** What the exercise asks **
Express the lines from the first one up to and including the line with "the upload schedule." as a Markdown table with columns named Row and Line. Number each row and leave out any blank lines.

(Data)

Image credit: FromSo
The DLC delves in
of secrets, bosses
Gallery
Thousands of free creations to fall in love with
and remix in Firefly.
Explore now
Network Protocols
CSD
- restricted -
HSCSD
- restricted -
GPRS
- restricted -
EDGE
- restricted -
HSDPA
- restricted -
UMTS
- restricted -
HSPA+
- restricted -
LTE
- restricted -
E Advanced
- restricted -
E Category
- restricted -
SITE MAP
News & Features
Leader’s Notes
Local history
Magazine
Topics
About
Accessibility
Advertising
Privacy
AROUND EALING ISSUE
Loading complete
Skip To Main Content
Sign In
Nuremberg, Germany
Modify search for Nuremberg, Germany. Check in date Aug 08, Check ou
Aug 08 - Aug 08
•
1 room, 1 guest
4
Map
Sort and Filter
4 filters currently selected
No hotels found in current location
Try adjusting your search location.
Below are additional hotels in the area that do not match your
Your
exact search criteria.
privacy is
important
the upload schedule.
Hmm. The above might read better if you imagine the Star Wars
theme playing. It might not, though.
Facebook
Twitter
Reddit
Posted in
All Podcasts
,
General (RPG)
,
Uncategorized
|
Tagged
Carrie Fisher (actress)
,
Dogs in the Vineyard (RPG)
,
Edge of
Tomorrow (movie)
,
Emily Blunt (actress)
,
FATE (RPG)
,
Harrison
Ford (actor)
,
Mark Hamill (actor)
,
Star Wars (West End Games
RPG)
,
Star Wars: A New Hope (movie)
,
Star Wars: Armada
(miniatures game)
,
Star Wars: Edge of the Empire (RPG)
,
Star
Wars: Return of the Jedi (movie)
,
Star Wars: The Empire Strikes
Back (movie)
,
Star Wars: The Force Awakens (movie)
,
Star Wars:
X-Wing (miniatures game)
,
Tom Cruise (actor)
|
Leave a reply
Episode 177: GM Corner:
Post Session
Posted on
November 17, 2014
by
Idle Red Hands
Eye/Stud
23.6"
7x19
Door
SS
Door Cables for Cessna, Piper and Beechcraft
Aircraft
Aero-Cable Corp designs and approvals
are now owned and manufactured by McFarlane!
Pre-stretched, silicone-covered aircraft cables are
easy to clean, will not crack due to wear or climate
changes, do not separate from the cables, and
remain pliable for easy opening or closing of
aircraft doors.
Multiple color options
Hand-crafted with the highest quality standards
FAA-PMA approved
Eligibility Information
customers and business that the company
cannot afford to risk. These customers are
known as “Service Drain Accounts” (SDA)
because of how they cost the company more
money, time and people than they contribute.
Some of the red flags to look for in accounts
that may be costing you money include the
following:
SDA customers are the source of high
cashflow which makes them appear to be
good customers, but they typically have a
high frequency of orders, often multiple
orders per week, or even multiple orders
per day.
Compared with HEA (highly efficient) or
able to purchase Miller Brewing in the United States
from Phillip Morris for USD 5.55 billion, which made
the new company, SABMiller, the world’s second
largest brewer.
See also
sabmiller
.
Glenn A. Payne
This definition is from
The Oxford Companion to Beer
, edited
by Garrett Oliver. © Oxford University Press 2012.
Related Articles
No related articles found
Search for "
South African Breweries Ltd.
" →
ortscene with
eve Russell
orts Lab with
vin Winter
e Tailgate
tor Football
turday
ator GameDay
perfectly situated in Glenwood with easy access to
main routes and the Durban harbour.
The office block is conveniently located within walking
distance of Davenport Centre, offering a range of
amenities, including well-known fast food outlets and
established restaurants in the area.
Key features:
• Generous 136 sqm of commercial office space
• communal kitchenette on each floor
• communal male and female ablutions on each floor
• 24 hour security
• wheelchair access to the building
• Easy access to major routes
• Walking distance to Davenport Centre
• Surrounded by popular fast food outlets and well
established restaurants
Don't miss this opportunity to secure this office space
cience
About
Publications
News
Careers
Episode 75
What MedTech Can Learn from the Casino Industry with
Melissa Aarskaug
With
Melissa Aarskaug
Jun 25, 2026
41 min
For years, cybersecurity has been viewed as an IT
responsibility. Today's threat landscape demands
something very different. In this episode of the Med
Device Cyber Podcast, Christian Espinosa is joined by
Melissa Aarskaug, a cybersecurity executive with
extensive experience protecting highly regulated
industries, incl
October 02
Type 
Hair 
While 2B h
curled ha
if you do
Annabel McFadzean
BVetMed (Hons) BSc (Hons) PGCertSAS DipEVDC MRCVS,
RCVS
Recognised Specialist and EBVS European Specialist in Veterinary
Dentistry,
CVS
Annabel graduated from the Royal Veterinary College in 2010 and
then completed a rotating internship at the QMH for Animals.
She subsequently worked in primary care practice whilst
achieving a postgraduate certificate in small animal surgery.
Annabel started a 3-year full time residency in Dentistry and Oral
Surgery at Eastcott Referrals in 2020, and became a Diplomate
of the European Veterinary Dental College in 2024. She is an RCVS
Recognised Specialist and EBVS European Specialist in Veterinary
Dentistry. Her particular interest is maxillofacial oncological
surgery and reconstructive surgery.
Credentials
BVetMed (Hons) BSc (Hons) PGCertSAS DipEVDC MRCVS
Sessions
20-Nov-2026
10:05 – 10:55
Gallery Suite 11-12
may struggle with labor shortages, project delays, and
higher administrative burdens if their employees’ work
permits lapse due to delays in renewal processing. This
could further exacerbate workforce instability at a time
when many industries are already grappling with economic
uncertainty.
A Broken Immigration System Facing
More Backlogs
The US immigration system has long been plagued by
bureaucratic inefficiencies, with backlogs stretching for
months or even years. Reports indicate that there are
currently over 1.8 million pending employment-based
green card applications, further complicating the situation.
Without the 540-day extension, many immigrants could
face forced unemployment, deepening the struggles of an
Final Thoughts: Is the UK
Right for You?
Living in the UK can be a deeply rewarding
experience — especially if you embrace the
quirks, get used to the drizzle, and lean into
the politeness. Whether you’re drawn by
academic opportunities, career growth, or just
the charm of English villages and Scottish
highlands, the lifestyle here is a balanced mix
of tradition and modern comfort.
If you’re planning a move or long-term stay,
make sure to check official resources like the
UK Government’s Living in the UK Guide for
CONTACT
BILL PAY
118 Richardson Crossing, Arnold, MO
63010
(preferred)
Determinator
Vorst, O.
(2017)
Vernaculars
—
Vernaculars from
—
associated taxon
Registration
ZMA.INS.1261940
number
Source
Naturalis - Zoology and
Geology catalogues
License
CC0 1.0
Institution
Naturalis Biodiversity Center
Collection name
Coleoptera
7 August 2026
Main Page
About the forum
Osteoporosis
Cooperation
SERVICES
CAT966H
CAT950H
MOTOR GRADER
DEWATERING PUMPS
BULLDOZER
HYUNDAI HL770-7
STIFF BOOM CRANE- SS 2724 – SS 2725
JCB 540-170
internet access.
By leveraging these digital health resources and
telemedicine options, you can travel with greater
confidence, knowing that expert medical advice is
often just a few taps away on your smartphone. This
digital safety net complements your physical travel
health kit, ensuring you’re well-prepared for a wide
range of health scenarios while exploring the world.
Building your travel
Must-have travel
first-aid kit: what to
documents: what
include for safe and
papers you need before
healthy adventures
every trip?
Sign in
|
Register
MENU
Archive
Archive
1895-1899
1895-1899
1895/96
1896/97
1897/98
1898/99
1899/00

(End Data)

** Result **
| Row | Line |
|---|---|
| 1 | Image credit: FromSo |
| 2 | The DLC delves in |
| 3 | of secrets, bosses |
| 4 | Gallery |
| 5 | Thousands of free creations to fall in love with |
| 6 | and remix in Firefly. |
| 7 | Explore now |
| 8 | Network Protocols |
| 9 | CSD |
| 10 | - restricted - |
| 11 | HSCSD |
| 12 | - restricted - |
| 13 | GPRS |
| 14 | - restricted - |
| 15 | EDGE |
| 16 | - restricted - |
| 17 | HSDPA |
| 18 | - restricted - |
| 19 | UMTS |
| 20 | - restricted - |
| 21 | HSPA+ |
| 22 | - restricted - |
| 23 | LTE |
| 24 | - restricted - |
| 25 | E Advanced |
| 26 | - restricted - |
| 27 | E Category |
| 28 | - restricted - |
| 29 | SITE MAP |
| 30 | News & Features |
| 31 | Leader’s Notes |
| 32 | Local history |
| 33 | Magazine |
| 34 | Topics |
| 35 | About |
| 36 | Accessibility |
| 37 | Advertising |
| 38 | Privacy |
| 39 | AROUND EALING ISSUE |
| 40 | Loading complete |
| 41 | Skip To Main Content |
| 42 | Sign In |
| 43 | Nuremberg, Germany |
| 44 | Modify search for Nuremberg, Germany. Check in date Aug 08, Check ou |
| 45 | Aug 08 - Aug 08 |
| 46 | • |
| 47 | 1 room, 1 guest |
| 48 | 4 |
| 49 | Map |
| 50 | Sort and Filter |
| 51 | 4 filters currently selected |
| 52 | No hotels found in current location |
| 53 | Try adjusting your search location. |
| 54 | Below are additional hotels in the area that do not match your |
| 55 | Your |
| 56 | exact search criteria. |
| 57 | privacy is |
| 58 | important |
| 59 | the upload schedule. |